Kooman is a murder mystery that doesn’t jump right into the pile of murders the protagonist wants to resolve rather takes the entire first half to create a magnificent character arc that eventually helps the investigative procedures of the second hour. Giri, the protagonist, is a police constable butis not shown as a righteous one. He’s introduced as a sharp-witted intelligent officer but the shady, vengeful side also accompanies him in his journey. Jeethu Joseph and writer Krishna Kumar carve an excellent arc out of him, probably the best in recent years. Kooman in the initial hour travels with Giri testing his intelligence and his crookedness with some brilliant writing stretches. Krishna Kumar is spot on with his character developments and let his characters take forward the proceedings accompanied by several brilliances. After Giri’s dark side is revealed Kooman slowly executes it’s intentions unraveling the set of murders leading to the revelations and clues. What makes Kooman a Jeethu Joseph magic is it never relies too much on the final twist but the shift is inclined more towards the investigation and clues to reach the finale. Each revelation you get will throw a chill down your spine and with each connecting dots Krishna Kumar hooks us more into the act. While the first half was more about Girl’s characteristics the latter half intrigue you with a fine staging of mystery and horror. Kooman also offers the usual Jeethu Joseph tropes like the tea shops, hilltop setting where the events mostly revolve around but it’s more refined this time with a neat packaging of drama. But if you expect an adrenaline rush from the ultimate finale you might get a tad upset but I believe that was an intentional move from Jeethu Joseph.

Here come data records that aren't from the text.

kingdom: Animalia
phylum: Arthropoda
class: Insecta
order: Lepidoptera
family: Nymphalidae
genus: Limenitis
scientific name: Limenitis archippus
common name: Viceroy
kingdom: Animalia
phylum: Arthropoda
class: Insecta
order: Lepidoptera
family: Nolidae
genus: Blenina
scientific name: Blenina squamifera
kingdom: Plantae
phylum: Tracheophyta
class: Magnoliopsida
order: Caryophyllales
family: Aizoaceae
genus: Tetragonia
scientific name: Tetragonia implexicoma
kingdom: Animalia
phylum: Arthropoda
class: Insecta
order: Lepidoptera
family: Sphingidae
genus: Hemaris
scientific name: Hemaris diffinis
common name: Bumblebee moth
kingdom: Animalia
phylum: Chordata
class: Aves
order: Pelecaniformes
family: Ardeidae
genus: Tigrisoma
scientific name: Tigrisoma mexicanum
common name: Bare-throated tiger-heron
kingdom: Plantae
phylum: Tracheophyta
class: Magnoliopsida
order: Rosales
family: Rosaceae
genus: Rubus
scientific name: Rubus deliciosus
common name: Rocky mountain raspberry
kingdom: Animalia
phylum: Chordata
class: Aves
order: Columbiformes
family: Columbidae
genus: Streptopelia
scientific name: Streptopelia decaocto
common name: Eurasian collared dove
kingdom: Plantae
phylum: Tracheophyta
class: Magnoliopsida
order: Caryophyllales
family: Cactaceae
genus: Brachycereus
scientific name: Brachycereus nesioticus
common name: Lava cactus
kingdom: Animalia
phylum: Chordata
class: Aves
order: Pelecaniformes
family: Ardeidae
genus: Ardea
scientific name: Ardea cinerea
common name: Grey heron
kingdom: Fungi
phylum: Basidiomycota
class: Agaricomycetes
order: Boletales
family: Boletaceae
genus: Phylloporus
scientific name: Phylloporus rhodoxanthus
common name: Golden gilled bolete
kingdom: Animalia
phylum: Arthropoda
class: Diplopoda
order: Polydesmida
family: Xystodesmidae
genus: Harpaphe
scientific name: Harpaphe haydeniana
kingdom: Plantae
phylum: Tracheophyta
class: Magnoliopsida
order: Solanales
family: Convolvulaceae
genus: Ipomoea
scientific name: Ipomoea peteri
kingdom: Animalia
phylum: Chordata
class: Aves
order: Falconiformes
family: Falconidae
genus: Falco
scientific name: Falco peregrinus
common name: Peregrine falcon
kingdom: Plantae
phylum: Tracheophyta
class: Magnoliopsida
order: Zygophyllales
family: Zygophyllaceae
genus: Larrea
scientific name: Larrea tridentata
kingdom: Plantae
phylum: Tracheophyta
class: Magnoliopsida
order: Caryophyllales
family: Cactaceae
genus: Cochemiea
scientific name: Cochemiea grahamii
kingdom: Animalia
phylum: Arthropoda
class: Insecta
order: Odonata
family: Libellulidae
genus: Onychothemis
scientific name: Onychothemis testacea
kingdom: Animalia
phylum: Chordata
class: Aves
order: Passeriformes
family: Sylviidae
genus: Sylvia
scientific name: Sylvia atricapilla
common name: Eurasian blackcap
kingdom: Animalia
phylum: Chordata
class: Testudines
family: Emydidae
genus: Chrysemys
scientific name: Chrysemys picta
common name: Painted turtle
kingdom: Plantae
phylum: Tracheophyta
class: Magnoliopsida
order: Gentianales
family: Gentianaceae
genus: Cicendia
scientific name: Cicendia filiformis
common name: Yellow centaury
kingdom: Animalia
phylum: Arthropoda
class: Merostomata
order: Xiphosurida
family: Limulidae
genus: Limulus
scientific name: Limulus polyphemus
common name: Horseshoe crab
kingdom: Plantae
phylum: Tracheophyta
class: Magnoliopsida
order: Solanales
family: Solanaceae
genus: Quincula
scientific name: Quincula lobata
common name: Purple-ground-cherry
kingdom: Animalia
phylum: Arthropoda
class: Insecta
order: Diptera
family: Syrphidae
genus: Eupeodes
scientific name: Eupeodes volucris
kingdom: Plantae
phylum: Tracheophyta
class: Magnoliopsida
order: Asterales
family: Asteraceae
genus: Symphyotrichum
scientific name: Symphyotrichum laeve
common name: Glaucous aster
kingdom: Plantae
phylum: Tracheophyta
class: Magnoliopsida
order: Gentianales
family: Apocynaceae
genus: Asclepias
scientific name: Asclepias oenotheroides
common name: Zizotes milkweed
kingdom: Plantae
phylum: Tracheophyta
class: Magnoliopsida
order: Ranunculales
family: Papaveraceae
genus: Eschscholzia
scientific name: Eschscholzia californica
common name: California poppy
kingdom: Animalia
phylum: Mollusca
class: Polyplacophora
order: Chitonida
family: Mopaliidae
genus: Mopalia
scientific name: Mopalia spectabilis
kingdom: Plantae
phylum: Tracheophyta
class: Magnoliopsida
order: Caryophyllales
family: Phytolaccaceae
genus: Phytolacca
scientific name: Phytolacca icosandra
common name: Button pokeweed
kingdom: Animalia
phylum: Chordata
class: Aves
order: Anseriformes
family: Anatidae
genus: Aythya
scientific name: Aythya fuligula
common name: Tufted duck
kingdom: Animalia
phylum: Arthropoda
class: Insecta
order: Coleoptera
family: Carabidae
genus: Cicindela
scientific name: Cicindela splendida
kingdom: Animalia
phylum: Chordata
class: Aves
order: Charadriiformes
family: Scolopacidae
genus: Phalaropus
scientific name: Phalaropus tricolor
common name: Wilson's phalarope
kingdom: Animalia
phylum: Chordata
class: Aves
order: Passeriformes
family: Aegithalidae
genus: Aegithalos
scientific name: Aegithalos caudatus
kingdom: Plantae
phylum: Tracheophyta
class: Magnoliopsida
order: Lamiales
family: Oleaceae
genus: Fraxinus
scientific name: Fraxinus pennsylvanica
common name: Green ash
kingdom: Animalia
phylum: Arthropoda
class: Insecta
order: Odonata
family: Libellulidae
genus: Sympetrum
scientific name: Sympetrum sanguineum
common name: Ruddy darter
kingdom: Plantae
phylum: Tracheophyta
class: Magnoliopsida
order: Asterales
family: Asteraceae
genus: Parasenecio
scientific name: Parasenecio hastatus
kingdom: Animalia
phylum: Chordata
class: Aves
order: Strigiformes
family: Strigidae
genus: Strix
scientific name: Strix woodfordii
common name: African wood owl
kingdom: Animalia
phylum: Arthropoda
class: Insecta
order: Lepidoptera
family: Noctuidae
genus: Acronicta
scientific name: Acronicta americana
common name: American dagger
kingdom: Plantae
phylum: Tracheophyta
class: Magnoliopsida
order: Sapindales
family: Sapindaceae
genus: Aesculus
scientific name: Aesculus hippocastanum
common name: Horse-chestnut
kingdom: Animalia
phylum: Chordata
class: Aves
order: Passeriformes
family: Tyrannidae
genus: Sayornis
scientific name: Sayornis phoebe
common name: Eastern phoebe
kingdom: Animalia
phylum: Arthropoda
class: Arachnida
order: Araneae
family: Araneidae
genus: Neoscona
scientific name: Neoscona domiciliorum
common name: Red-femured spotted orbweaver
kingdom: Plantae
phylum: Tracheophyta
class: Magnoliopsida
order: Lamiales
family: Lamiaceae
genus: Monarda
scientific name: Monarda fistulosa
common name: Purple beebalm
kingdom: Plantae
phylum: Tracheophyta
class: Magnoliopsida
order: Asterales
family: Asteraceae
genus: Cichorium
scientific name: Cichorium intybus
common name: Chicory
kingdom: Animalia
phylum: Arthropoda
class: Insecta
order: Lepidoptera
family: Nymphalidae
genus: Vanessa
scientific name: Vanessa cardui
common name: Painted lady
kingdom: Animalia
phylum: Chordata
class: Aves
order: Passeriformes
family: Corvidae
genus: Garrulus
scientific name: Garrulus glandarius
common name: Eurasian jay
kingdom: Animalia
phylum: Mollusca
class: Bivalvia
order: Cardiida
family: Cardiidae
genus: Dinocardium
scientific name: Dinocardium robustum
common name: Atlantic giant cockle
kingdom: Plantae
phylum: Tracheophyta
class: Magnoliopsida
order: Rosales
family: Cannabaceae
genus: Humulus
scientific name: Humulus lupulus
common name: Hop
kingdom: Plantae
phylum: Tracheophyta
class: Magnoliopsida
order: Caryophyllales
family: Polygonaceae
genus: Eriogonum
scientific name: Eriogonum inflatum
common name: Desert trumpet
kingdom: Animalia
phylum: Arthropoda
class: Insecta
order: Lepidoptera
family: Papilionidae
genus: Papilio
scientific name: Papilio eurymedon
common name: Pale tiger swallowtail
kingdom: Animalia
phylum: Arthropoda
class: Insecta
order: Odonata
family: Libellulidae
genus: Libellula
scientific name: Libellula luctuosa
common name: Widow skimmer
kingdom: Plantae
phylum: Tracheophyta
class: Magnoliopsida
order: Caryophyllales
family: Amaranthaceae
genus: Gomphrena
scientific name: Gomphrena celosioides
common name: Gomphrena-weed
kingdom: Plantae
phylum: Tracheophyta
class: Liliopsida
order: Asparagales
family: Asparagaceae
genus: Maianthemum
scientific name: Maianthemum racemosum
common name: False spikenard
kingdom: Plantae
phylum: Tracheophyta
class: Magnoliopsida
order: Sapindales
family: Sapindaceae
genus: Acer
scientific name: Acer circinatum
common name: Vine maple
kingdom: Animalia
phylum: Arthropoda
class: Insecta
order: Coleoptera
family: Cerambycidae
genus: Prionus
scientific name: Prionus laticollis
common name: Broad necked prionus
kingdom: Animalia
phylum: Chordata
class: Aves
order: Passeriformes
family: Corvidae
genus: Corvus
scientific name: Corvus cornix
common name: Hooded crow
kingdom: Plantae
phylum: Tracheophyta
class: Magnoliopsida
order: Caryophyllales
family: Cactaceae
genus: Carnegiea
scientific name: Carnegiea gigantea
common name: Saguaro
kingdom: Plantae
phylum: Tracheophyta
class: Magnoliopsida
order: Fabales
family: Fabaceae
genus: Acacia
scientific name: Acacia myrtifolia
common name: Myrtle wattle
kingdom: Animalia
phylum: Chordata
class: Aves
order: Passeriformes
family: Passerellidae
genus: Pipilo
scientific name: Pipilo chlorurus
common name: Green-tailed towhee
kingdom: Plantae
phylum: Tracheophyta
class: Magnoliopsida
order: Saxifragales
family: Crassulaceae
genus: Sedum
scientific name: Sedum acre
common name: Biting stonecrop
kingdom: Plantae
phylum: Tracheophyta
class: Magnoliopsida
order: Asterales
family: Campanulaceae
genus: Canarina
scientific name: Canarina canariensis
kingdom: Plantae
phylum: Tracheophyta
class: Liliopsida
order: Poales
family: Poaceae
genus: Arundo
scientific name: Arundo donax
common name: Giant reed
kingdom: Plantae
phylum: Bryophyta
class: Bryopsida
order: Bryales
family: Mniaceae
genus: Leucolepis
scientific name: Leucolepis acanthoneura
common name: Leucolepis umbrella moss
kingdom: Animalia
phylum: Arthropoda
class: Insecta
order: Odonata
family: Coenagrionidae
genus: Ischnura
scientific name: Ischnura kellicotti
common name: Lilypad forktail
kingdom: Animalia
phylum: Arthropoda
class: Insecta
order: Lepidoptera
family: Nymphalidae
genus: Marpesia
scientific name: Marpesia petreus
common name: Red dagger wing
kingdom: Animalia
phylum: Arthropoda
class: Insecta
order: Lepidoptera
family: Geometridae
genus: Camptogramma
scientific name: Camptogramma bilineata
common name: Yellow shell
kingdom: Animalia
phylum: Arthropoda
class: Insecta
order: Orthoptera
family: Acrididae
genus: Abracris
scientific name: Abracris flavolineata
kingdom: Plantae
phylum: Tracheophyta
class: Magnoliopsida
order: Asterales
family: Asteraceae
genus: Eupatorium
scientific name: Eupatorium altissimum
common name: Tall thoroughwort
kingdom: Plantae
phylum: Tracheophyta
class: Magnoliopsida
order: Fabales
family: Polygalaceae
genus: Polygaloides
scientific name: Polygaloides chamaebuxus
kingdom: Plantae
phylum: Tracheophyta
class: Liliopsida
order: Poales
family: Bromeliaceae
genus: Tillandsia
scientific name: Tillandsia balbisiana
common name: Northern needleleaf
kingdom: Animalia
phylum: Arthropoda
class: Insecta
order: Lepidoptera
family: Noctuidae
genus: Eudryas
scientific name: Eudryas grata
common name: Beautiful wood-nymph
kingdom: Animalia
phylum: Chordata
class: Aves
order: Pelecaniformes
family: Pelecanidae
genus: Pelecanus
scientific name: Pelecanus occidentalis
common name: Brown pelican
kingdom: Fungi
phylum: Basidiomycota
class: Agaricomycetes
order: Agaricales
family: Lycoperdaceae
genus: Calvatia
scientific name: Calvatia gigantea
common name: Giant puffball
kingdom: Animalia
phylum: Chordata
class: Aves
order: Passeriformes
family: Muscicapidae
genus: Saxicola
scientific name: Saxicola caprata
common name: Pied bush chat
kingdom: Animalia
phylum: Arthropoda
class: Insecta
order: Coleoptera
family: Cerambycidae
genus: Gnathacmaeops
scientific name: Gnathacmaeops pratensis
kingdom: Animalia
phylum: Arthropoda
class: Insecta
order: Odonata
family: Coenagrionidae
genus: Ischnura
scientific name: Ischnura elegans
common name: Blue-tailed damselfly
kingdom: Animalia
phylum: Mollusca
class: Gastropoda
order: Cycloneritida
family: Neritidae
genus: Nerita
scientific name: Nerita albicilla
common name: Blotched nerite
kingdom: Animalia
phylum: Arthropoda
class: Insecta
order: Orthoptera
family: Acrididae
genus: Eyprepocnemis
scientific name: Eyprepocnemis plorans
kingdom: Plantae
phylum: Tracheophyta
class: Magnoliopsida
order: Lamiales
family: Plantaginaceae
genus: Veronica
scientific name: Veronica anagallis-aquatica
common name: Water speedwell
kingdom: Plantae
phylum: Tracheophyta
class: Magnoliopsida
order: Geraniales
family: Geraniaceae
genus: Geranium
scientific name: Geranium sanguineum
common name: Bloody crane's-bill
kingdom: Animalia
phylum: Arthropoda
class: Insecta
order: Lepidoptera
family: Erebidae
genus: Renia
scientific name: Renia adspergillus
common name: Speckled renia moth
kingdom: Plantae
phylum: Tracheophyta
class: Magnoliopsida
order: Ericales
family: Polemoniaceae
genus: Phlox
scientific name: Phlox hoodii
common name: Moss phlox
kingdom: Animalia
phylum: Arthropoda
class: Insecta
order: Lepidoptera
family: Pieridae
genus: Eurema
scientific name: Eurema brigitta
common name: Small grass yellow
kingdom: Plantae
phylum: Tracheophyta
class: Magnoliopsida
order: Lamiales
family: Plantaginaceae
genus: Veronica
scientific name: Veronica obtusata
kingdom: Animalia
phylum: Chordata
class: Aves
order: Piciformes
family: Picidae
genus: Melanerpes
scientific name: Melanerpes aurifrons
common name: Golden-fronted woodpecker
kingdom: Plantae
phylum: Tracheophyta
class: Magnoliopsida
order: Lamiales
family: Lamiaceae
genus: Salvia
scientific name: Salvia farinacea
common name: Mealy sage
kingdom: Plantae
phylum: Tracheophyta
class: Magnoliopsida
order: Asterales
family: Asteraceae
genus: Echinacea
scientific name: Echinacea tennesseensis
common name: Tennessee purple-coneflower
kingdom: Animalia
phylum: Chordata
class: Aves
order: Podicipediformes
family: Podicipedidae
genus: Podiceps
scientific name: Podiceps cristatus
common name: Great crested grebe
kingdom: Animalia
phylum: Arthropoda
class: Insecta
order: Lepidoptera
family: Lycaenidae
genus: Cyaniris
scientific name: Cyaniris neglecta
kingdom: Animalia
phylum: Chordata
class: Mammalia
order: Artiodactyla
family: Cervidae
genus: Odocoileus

Kooman belongs to Asif Ali the actor who fits the bill perfectly playing emotions in the right metre. Giri has another side to him that might go wrong in the hands of an actor with a ‘superstar image’ but Asif Ali blends well evoking a sense of hate at the same time we root for him. Kooman will break his flop streak and provide him with much needed box office relief. Jaffer Idukki continues to surprise with his acting skills and his pivotal role helps in tuning Giri. Baburaj, Renji Panicker, Meghanathan make good company to the intriguing proceedings.
Kooman composes lots of night shots and Satheesh Kurup adds more tension to the thrills with his beautiful and intense visuals. Krishna Kumar loads Kooman with several surprising situations where Vishnu Shyam with his enigmatic soundtrack elevates the experience. We’ll feel a sudden rush in us at several points thanks to the excellent sound design and music.
Kooman is a masterful stroke from the man of mystery tales and joining hands with Krishna Kumar is one of the best things that happened to him. All the elements uniformly join together to deliver a kickass thriller that will definitely leave you in awe. Kooman deserves a theatrical experience.